=== Problem requirements ===
Please render every line of text in the data below as one numbered list, leaving out blank lines and the pictures.
== == ==
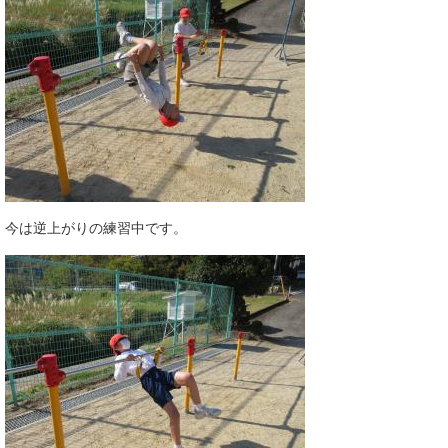
今は逆上がりの練習中です。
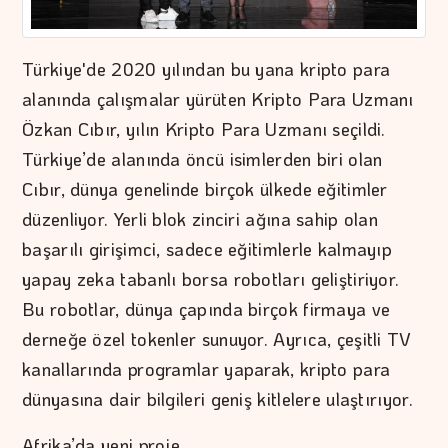
Türkiye'de 2020 yılından bu yana kripto para
alanında çalışmalar yürüten Kripto Para Uzmanı
Özkan Cıbır, yılın Kripto Para Uzmanı seçildi.
Türkiye’de alanında öncü isimlerden biri olan
Cıbır, dünya genelinde birçok ülkede eğitimler
düzenliyor. Yerli blok zinciri ağına sahip olan
başarılı girişimci, sadece eğitimlerle kalmayıp
yapay zeka tabanlı borsa robotları geliştiriyor.
Bu robotlar, dünya çapında birçok firmaya ve
derneğe özel tokenler sunuyor. Ayrıca, çeşitli TV
kanallarında programlar yaparak, kripto para
dünyasına dair bilgileri geniş kitlelere ulaştırıyor.
Afrika’da yeni proje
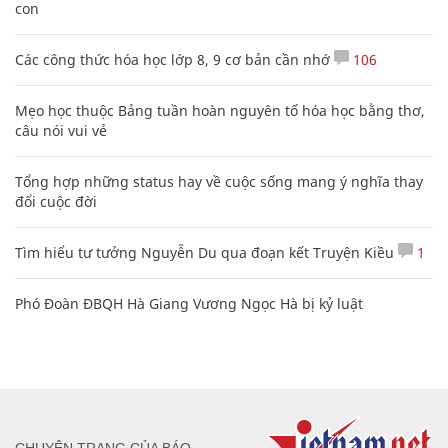
con
Các công thức hóa học lớp 8, 9 cơ bản cần nhớ
106
Mẹo học thuộc Bảng tuần hoàn nguyên tố hóa học bằng thơ,
câu nói vui vẻ
Tổng hợp những status hay về cuộc sống mang ý nghĩa thay
đổi cuộc đời
Tìm hiểu tư tưởng Nguyễn Du qua đoạn kết Truyện Kiều
1
Phó Đoàn ĐBQH Hà Giang Vương Ngọc Hà bị kỷ luật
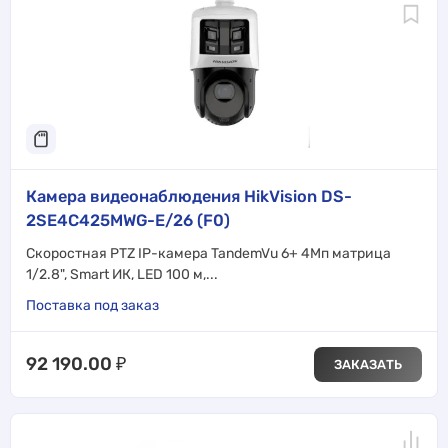
Камера видеонаблюдения HikVision DS-
2SE4C425MWG-E/26 (F0)
Скоростная PTZ IP-камера TandemVu 6+ 4Мп матрица
1/2.8", Smart ИК, LED 100 м,...
Поставка под заказ
92 190.00
₽
ЗАКАЗАТЬ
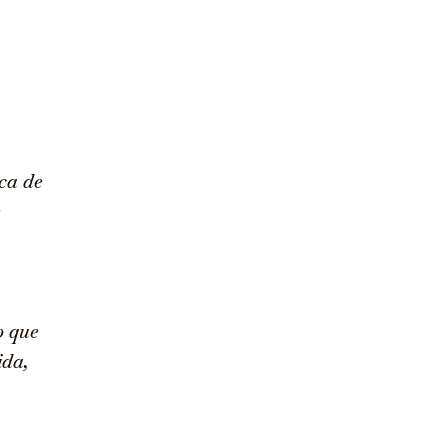
ca de
o que
ida,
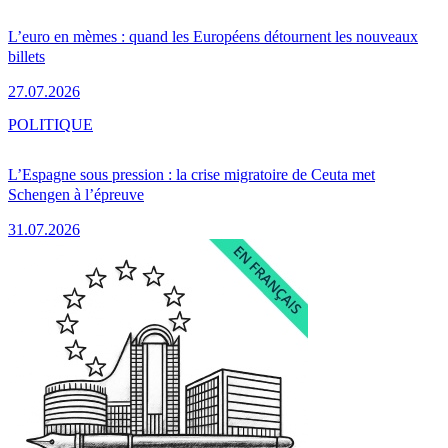
L’euro en mèmes : quand les Européens détournent les nouveaux
billets
27.07.2026
POLITIQUE
L’Espagne sous pression : la crise migratoire de Ceuta met
Schengen à l’épreuve
31.07.2026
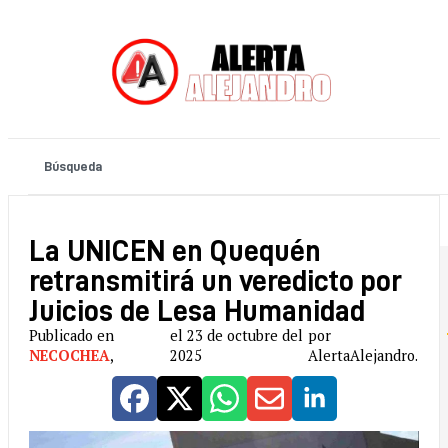
La UNICEN en Quequén
retransmitirá un veredicto por
Juicios de Lesa Humanidad
Publicado en
el 23 de octubre del
por
NECOCHEA
,
2025
AlertaAlejandro.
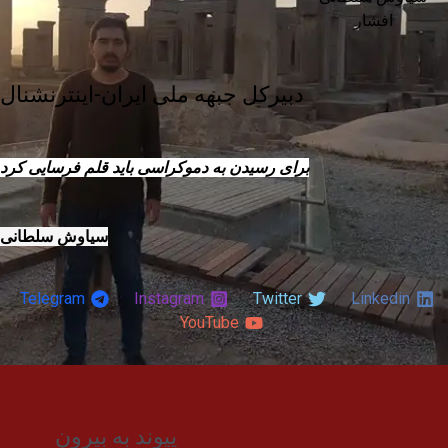
افشار
دبیرکل جبهه ملی ایران-اینترنشنال
برای رسیدن به دموکراسی باید قلم فرسایی کرد
سیاوش سلطانی
Telegram
Instagram
Twitter
Linkedin
YouTube
پیوند به بیرون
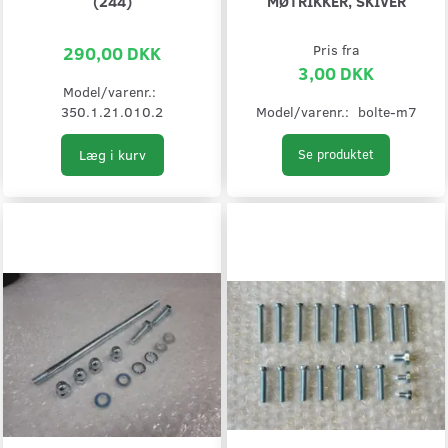
(244)
MØTRIKKER, SKIVER
290,00 DKK
Pris fra
3,00 DKK
Model/varenr.:
350.1.21.010.2
Model/varenr.:
bolte-m7
Læg i kurv
Se produktet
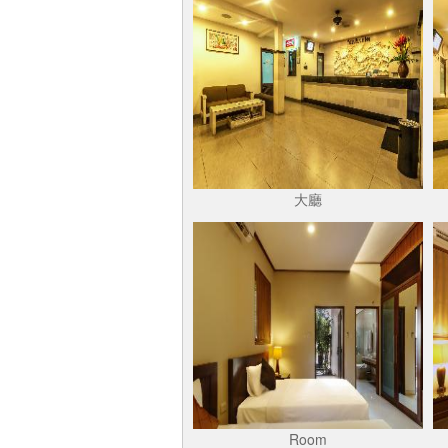
大廳
Room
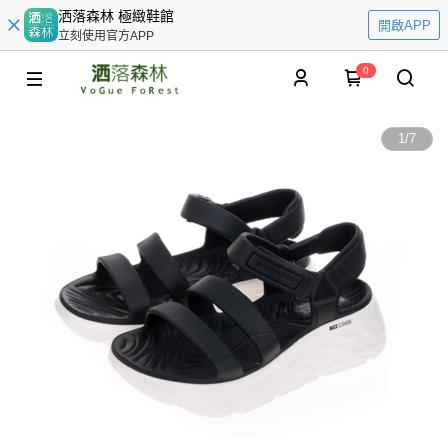
洒落森林 極緻鞋館
開啟APP
立刻使用官方APP
0
1
/
7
== == ==
=== Task solution ===
1. 今は逆上がりの練習中です。
2. Türkiye'de 2020 yılından bu yana kripto para
3. alanında çalışmalar yürüten Kripto Para Uzmanı
4. Özkan Cıbır, yılın Kripto Para Uzmanı seçildi.
5. Türkiye’de alanında öncü isimlerden biri olan
6. Cıbır, dünya genelinde birçok ülkede eğitimler
7. düzenliyor. Yerli blok zinciri ağına sahip olan
8. başarılı girişimci, sadece eğitimlerle kalmayıp
9. yapay zeka tabanlı borsa robotları geliştiriyor.
10. Bu robotlar, dünya çapında birçok firmaya ve
11. derneğe özel tokenler sunuyor. Ayrıca, çeşitli TV
12. kanallarında programlar yaparak, kripto para
13. dünyasına dair bilgileri geniş kitlelere ulaştırıyor.
14. Afrika’da yeni proje
15. con
16. Các công thức hóa học lớp 8, 9 cơ bản cần nhớ
17. 106
18. Mẹo học thuộc Bảng tuần hoàn nguyên tố hóa học bằng thơ,
19. câu nói vui vẻ
20. Tổng hợp những status hay về cuộc sống mang ý nghĩa thay
21. đổi cuộc đời
22. Tìm hiểu tư tưởng Nguyễn Du qua đoạn kết Truyện Kiều
23. 1
24. Phó Đoàn ĐBQH Hà Giang Vương Ngọc Hà bị kỷ luật
25. Камера видеонаблюдения HikVision DS-
26. 2SE4C425MWG-E/26 (F0)
27. Скоростная PTZ IP-камера TandemVu 6+ 4Мп матрица
28. 1/2.8", Smart ИК, LED 100 м,...
29. Поставка под заказ
30. 92 190.00
31. ₽
32. ЗАКАЗАТЬ
33. ca de
34. o que
35. ida,
36. L’euro en mèmes : quand les Européens détournent les nouveaux
37. billets
38. 27.07.2026
39. POLITIQUE
40. L’Espagne sous pression : la crise migratoire de Ceuta met
41. Schengen à l’épreuve
42. 31.07.2026
43. La UNICEN en Quequén
44. retransmitirá un veredicto por
45. Juicios de Lesa Humanidad
46. Publicado en
47. el 23 de octubre del
48. por
49. NECOCHEA
50. ,
51. 2025
52. AlertaAlejandro.
53. افشار
54. دبیرکل جبهه ملی ایران-اینترنشنال
55. برای رسیدن به دموکراسی باید قلم فرسایی کرد
56. سیاوش سلطانی
57. Telegram
58. Instagram
59. Twitter
60. Linkedin
61. YouTube
62. پیوند به بیرون
63. (244)
64. MØTRIKKER, SKIVER
65. 290,00 DKK
66. Pris fra
67. 3,00 DKK
68. Model/varenr.:
69. 350.1.21.010.2
70. Model/varenr.:
71. bolte-m7
72. Læg i kurv
73. Se produktet
74. 大廳
75. Room
76. 洒落森林 極緻鞋館
77. 開啟APP
78. 立刻使用官方APP
79. 0
80. 1
81. /
82. 7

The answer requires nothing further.